Excerpts from a dataset:
- - - - - - -

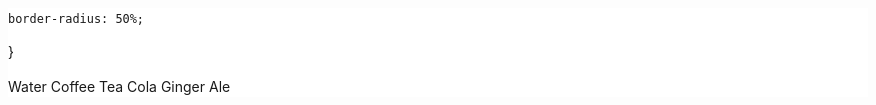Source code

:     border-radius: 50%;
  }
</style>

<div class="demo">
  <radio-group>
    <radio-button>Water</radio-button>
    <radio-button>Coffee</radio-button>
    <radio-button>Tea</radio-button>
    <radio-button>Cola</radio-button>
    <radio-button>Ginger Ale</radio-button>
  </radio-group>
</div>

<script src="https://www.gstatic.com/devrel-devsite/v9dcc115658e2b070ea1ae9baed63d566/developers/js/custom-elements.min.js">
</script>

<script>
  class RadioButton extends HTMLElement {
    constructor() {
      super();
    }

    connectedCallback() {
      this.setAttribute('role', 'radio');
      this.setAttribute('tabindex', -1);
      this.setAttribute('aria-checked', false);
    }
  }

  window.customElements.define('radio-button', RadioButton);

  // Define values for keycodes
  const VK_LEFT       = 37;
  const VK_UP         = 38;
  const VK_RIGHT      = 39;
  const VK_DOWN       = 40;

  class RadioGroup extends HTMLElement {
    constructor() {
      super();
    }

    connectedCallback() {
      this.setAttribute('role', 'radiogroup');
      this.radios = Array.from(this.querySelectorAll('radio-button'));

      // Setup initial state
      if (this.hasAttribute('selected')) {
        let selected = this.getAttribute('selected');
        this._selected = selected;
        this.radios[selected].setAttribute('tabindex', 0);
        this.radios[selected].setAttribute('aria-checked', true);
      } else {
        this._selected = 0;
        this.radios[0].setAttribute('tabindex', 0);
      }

- - - - - - -

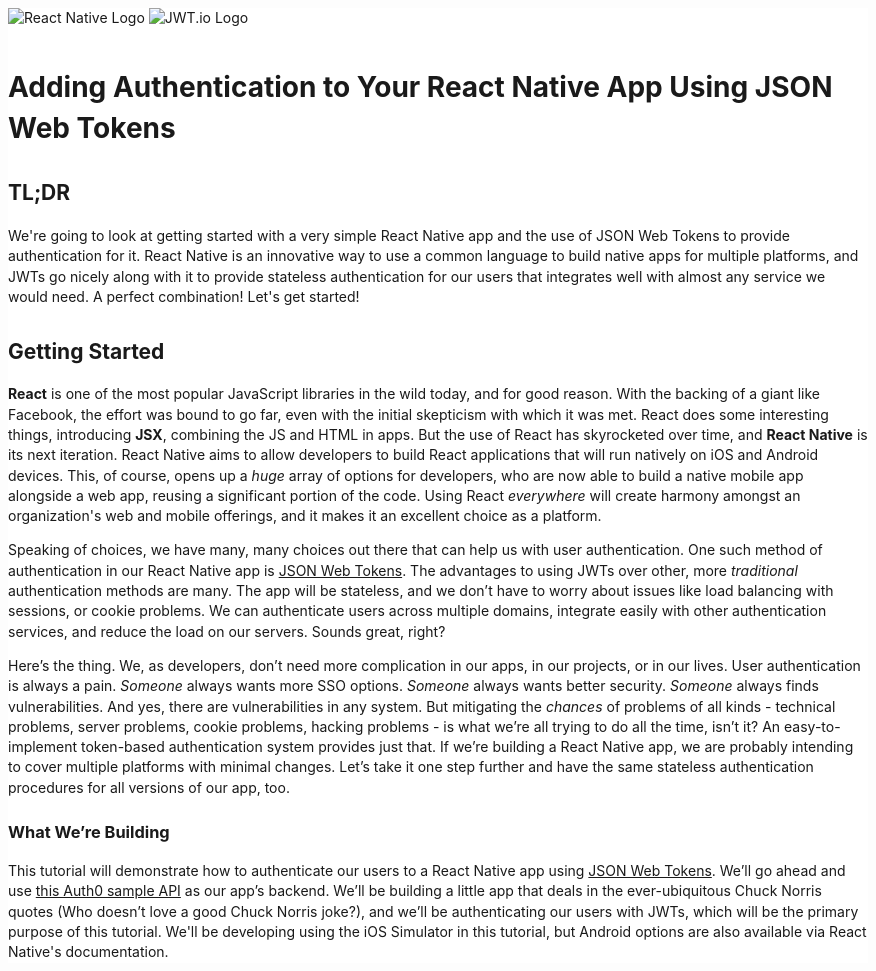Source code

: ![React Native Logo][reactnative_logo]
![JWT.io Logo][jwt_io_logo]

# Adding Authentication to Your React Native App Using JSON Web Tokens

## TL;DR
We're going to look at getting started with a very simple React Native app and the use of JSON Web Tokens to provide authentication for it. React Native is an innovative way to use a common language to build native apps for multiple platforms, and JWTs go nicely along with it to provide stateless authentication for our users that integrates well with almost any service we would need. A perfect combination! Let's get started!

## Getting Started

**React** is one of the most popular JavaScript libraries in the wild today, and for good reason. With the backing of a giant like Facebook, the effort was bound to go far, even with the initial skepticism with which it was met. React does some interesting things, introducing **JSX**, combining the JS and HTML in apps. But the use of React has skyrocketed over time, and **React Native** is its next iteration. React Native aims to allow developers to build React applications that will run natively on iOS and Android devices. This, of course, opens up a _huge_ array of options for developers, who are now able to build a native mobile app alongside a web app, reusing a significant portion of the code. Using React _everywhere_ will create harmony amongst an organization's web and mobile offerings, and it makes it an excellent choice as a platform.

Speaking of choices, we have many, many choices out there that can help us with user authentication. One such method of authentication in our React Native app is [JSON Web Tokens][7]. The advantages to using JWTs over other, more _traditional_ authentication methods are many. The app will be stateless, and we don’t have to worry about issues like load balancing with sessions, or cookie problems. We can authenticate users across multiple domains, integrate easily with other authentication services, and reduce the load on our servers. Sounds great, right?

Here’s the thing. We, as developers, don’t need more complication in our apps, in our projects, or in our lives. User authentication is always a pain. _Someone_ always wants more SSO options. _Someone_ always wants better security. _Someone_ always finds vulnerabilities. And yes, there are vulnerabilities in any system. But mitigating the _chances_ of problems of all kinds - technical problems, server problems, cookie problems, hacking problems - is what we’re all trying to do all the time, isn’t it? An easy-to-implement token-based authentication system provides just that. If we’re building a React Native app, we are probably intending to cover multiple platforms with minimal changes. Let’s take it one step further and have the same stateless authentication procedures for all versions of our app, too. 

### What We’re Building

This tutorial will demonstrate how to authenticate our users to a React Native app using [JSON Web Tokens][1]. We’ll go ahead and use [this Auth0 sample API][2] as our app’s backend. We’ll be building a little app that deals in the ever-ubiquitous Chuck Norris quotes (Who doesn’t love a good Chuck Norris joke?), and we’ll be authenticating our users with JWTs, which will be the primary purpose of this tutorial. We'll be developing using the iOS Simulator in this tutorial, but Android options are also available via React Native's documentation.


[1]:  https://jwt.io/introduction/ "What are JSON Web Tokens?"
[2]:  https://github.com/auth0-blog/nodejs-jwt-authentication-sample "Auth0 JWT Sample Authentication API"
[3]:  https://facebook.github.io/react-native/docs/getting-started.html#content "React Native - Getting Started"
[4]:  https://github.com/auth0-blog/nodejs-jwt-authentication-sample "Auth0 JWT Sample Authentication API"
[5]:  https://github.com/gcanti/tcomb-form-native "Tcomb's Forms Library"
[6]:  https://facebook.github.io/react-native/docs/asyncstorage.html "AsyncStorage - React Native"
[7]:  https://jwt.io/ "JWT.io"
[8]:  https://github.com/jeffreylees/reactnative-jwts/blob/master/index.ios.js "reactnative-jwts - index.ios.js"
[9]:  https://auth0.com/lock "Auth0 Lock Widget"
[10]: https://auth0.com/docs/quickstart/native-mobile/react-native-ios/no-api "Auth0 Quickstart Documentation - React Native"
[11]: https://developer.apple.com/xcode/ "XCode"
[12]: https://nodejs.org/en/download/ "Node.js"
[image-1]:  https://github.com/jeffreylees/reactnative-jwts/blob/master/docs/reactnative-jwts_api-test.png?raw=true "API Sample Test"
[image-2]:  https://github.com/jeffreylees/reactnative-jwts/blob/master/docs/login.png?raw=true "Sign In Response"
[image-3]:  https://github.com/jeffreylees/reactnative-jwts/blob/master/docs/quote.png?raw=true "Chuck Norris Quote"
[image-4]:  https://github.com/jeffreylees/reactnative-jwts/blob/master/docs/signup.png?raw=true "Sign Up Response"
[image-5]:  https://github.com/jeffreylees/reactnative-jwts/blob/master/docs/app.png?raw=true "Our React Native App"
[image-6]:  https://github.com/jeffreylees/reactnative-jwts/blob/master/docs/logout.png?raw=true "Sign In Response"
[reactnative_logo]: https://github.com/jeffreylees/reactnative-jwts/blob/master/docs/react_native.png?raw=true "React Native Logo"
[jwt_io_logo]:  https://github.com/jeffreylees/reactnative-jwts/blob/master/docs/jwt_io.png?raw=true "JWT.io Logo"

- - - - - - -

Exercise brief:
List all lines from the entries that include the word "Chuck".

Answer space:
This tutorial will demonstrate how to authenticate our users to a React Native app using [JSON Web Tokens][1]. We’ll go ahead and use [this Auth0 sample API][2] as our app’s backend. We’ll be building a little app that deals in the ever-ubiquitous Chuck Norris quotes (Who doesn’t love a good Chuck Norris joke?), and we’ll be authenticating our users with JWTs, which will be the primary purpose of this tutorial. We'll be developing using the iOS Simulator in this tutorial, but Android options are also available via React Native's documentation.
[image-3]:  https://github.com/jeffreylees/reactnative-jwts/blob/master/docs/quote.png?raw=true "Chuck Norris Quote"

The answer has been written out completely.